_Task details_
All of the data needs to be repeated exactly.

_Given records_
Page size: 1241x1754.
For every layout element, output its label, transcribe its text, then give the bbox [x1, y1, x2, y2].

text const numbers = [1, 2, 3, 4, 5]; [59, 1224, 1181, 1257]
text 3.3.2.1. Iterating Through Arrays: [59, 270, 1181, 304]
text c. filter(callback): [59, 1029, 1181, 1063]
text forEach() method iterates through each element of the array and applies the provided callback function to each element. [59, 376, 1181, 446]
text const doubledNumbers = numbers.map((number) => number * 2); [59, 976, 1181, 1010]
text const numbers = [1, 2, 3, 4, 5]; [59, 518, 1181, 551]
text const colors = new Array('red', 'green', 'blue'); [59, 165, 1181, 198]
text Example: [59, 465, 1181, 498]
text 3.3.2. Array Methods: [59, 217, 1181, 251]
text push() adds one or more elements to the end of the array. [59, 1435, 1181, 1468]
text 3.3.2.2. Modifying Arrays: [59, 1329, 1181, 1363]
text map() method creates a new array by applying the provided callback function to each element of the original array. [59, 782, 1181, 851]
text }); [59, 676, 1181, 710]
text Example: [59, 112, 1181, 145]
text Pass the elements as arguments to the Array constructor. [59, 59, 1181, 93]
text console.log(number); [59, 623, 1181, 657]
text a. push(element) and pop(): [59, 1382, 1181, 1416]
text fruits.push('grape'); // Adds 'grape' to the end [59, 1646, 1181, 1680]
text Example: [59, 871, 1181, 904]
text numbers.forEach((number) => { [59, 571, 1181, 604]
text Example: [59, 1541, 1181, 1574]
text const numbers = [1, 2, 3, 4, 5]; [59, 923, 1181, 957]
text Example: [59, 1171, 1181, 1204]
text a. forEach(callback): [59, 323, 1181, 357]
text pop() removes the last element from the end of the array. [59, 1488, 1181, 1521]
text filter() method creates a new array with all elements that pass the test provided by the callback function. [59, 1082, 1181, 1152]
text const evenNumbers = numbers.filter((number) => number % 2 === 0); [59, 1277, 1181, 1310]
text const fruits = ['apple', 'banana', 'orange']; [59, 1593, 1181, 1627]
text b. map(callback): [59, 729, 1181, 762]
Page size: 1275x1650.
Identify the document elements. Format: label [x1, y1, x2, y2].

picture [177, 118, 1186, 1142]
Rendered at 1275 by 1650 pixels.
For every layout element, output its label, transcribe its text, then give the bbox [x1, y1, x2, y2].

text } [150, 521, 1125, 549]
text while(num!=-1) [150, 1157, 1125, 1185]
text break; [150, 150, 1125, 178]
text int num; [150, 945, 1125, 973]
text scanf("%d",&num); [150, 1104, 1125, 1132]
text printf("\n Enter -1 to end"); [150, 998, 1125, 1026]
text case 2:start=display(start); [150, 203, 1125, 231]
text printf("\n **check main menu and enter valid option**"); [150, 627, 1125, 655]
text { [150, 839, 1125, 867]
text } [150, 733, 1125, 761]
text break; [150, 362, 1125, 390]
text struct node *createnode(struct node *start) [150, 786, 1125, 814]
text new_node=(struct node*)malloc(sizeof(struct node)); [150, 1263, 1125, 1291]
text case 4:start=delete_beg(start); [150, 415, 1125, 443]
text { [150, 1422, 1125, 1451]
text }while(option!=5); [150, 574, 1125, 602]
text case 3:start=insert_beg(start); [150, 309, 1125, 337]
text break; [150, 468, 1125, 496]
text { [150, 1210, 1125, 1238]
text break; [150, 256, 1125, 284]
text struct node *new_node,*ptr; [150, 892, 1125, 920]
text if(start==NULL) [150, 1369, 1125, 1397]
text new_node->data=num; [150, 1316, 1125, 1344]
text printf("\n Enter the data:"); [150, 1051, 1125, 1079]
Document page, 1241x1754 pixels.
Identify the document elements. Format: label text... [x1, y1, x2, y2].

_Response for this exercise_
Page size: 1241x1754.
For every layout element, output its label, transcribe its text, then give the bbox [x1, y1, x2, y2].

text const numbers = [1, 2, 3, 4, 5]; [59, 1224, 1181, 1257]
text 3.3.2.1. Iterating Through Arrays: [59, 270, 1181, 304]
text c. filter(callback): [59, 1029, 1181, 1063]
text forEach() method iterates through each element of the array and applies the provided callback function to each element. [59, 376, 1181, 446]
text const doubledNumbers = numbers.map((number) => number * 2); [59, 976, 1181, 1010]
text const numbers = [1, 2, 3, 4, 5]; [59, 518, 1181, 551]
text const colors = new Array('red', 'green', 'blue'); [59, 165, 1181, 198]
text Example: [59, 465, 1181, 498]
text 3.3.2. Array Methods: [59, 217, 1181, 251]
text push() adds one or more elements to the end of the array. [59, 1435, 1181, 1468]
text 3.3.2.2. Modifying Arrays: [59, 1329, 1181, 1363]
text map() method creates a new array by applying the provided callback function to each element of the original array. [59, 782, 1181, 851]
text }); [59, 676, 1181, 710]
text Example: [59, 112, 1181, 145]
text Pass the elements as arguments to the Array constructor. [59, 59, 1181, 93]
text console.log(number); [59, 623, 1181, 657]
text a. push(element) and pop(): [59, 1382, 1181, 1416]
text fruits.push('grape'); // Adds 'grape' to the end [59, 1646, 1181, 1680]
text Example: [59, 871, 1181, 904]
text numbers.forEach((number) => { [59, 571, 1181, 604]
text Example: [59, 1541, 1181, 1574]
text const numbers = [1, 2, 3, 4, 5]; [59, 923, 1181, 957]
text Example: [59, 1171, 1181, 1204]
text a. forEach(callback): [59, 323, 1181, 357]
text pop() removes the last element from the end of the array. [59, 1488, 1181, 1521]
text filter() method creates a new array with all elements that pass the test provided by the callback function. [59, 1082, 1181, 1152]
text const evenNumbers = numbers.filter((number) => number % 2 === 0); [59, 1277, 1181, 1310]
text const fruits = ['apple', 'banana', 'orange']; [59, 1593, 1181, 1627]
text b. map(callback): [59, 729, 1181, 762]
Page size: 1275x1650.
Identify the document elements. Format: label [x1, y1, x2, y2].

picture [177, 118, 1186, 1142]
Rendered at 1275 by 1650 pixels.
For every layout element, output its label, transcribe its text, then give the bbox [x1, y1, x2, y2].

text } [150, 521, 1125, 549]
text while(num!=-1) [150, 1157, 1125, 1185]
text break; [150, 150, 1125, 178]
text int num; [150, 945, 1125, 973]
text scanf("%d",&num); [150, 1104, 1125, 1132]
text printf("\n Enter -1 to end"); [150, 998, 1125, 1026]
text case 2:start=display(start); [150, 203, 1125, 231]
text printf("\n **check main menu and enter valid option**"); [150, 627, 1125, 655]
text { [150, 839, 1125, 867]
text } [150, 733, 1125, 761]
text break; [150, 362, 1125, 390]
text struct node *createnode(struct node *start) [150, 786, 1125, 814]
text new_node=(struct node*)malloc(sizeof(struct node)); [150, 1263, 1125, 1291]
text case 4:start=delete_beg(start); [150, 415, 1125, 443]
text { [150, 1422, 1125, 1451]
text }while(option!=5); [150, 574, 1125, 602]
text case 3:start=insert_beg(start); [150, 309, 1125, 337]
text break; [150, 468, 1125, 496]
text { [150, 1210, 1125, 1238]
text break; [150, 256, 1125, 284]
text struct node *new_node,*ptr; [150, 892, 1125, 920]
text if(start==NULL) [150, 1369, 1125, 1397]
text new_node->data=num; [150, 1316, 1125, 1344]
text printf("\n Enter the data:"); [150, 1051, 1125, 1079]
Document page, 1241x1754 pixels.
Identify the document elements. Format: label text... [x1, y1, x2, y2].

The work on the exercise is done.